If bearded irises are cut with full buds they will then open over two or three days.

And, I thought these particular colours as well as the irises’ luscious form combined well to make a design that I could possibly develop further sometime in the future for some silk scarves.

irises-square copy 2

Or perhaps this less muted more fresh combination.

iris-ideas copy


About agnesashe

Artisan, blogger and passionate East Anglian working from home.
This entry was posted in Art History, Flowers and tagged , , , , , , , , . Bookmark the permalink.

13 Responses to Glamorous garden flowers – The Iris

  1. I am not fond of irises but I do love their colors, and I think they would make fantastic scarf inspirations.

    • agnesashe says:

      Yes, their range of colours is quite amazing. As a cut flower, I think with irises, it’s a case of less is definitely more. Personally I like the Japanese Ikebana arrangements with their restrained use of irises.

  2. Frivolous says:

    You Dad’s flowers do look lovely. Just a pity that the bees can’t get at them now. Sometimes I have put a vase of bought cut flowers out during the day, for the bees, but I don’t know if that works the same or they can tell the difference.

    • agnesashe says:

      Oh I don’t see why the bees wouldn’t visit if there was accessible nectar! My father’s old garden had quite a few plants chosen for bees, plenty of single, easy access blooms. However, his Californian Lilac (ceanothus ‘Dark Star’) was the bees number one favourite with the whole large shrub positively humming for several weeks.

  3. margaret21 says:

    I really learnt to appreciate the iris in France. So many subtle shades I’ve rarely seen here, and massed in wonderful blocks of colour. Lovely post.

    • agnesashe says:

      Yes, France is renowned for their iris breeders and I saw (on Gardeners’ World I think) that the famous Cayeux have shown at Chelsea now for several years. Some of their unusual colour combinations are stunning.
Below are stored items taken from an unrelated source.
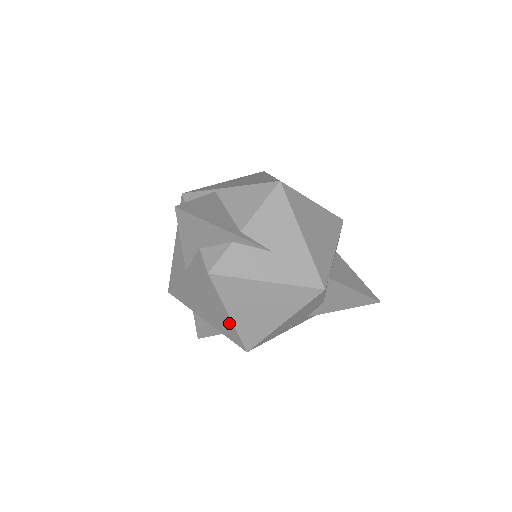
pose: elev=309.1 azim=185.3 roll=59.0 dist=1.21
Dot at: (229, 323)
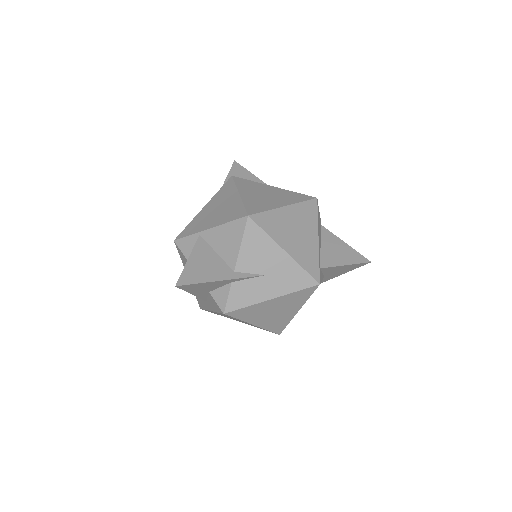
Dot at: occluded
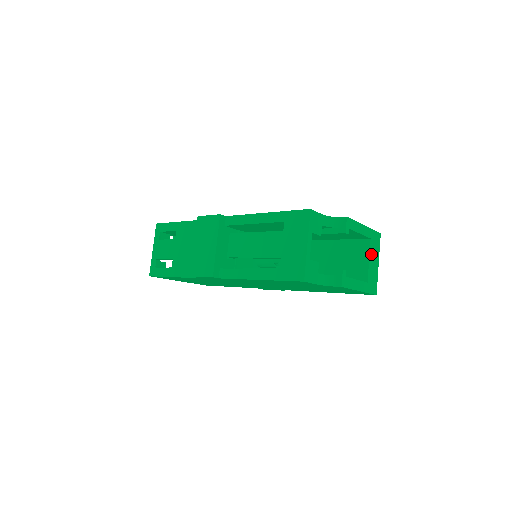
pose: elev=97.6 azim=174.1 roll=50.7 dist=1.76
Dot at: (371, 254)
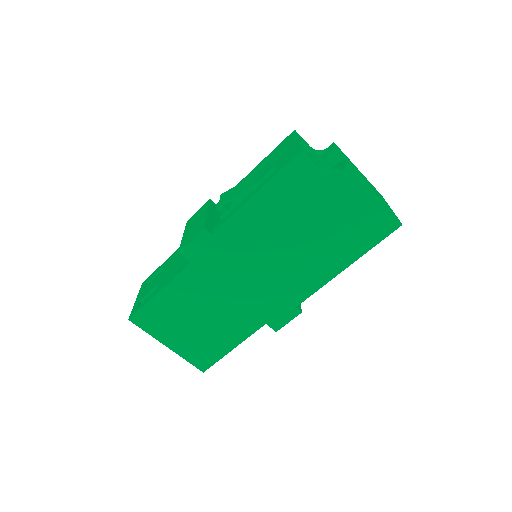
Dot at: occluded
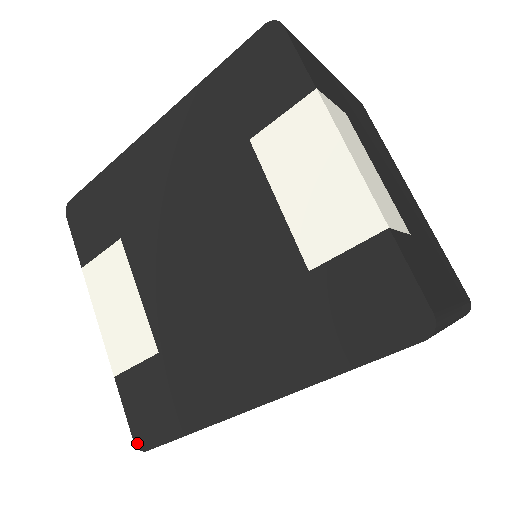
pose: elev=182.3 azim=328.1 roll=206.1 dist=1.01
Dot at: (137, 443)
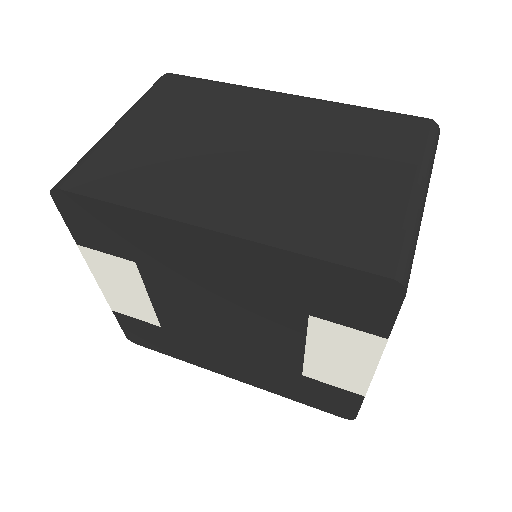
Dot at: (129, 339)
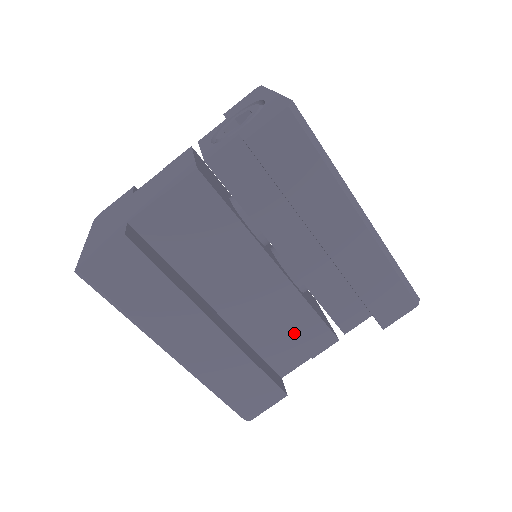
  4. Well, we just bought a bunch at the markets this morning – purple. And some golden yellow tiger lilies. Not sure whether that is sacrilegious, but it’s the best we can do seeing we don’t have a garden 🙂 That second last shot would make a fabulous scarf – but surely it would be very complicated to create?

    • agnesashe says:

      Not sacrilegious at all if grown for cutting – my father’s were originally planted to brighten up a very dry and free draining slope in the garden. However, as he has been too poorly to get down the garden I thought their display was being wasted this year. Of course, there is that old allotment tradition of having beds of irises, dahlias or chrysanthemums for cutting. Am temporarily with my father in a flat whilst house-hunting and the idea of an allotment is very appealing!
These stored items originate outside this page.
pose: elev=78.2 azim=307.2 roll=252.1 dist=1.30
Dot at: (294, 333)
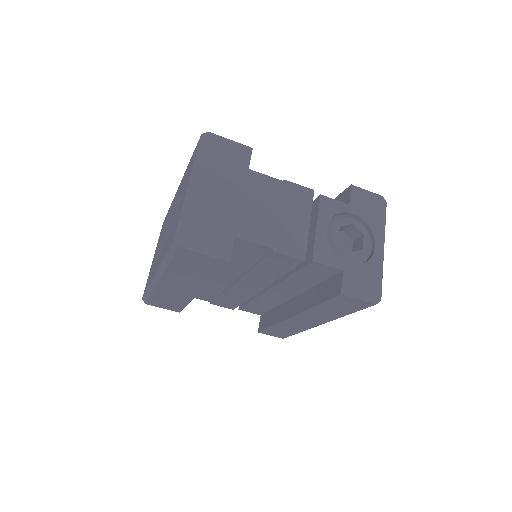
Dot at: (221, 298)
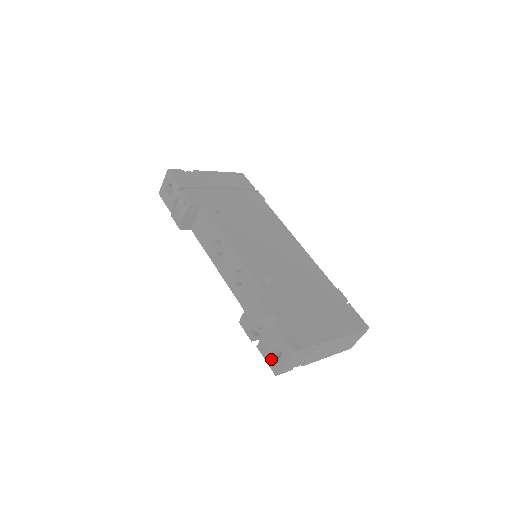
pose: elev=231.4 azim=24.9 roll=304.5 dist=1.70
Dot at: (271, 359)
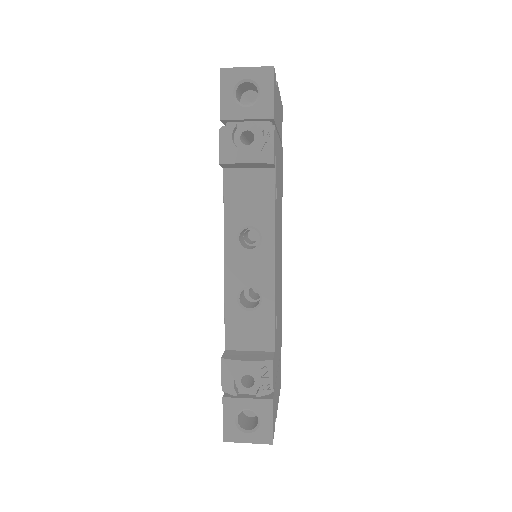
Dot at: (233, 425)
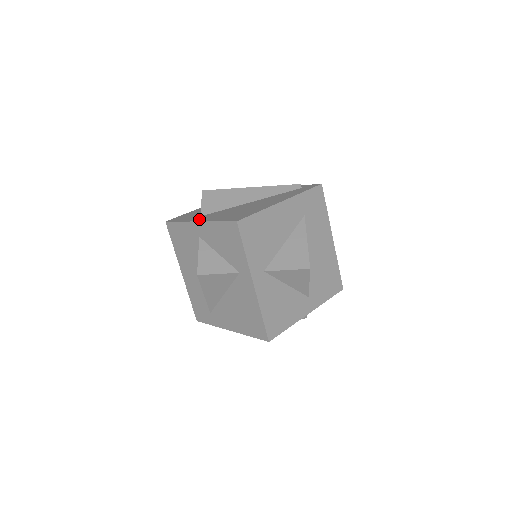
      • It’s not a system that gained popularity in australia (allotments), probably because space wasn’t an issue originally. Whenever I see it in English programs it looks very convivial. You do need soul nurturing so that is a good solution. In the space of a few days our irises have moved from barely visible buds to full bloom with yellow throats. . By market day, three days away, it will be time to replace them. And no bees visiting of course 😀

      • agnesashe says:

        I did wonder about allotments in Australia. I didn’t think with all your space it would be of much interest. I used to think it was a very British thing, but when I lived in Germany many people had allotments with a ‘grand’ shed that they spent most of their summer weekends at.😊

  5. rthepotter says:

    Iris are just gorgeous – such a unique and complex shape. My flag iris died on me, but the siberian iris are still going strong. This year the Japanese water iris look as if they might put on a real show in the teeny pond – waiting with hope.

    • agnesashe says:

      Yes, I lost a flag iris too. Thought they were pretty easy to grow. On reflection perhaps it required more constant moisture than fluctuations between being flooded to nearly bone dry? Looking forward to seeing the Japanese water iris photos. 😊

      • rthepotter says:

        I think my flag iris were eaten by something. Water iris now out and photo posted. Not as robust as flags – more suited to water colour than oils, do you think?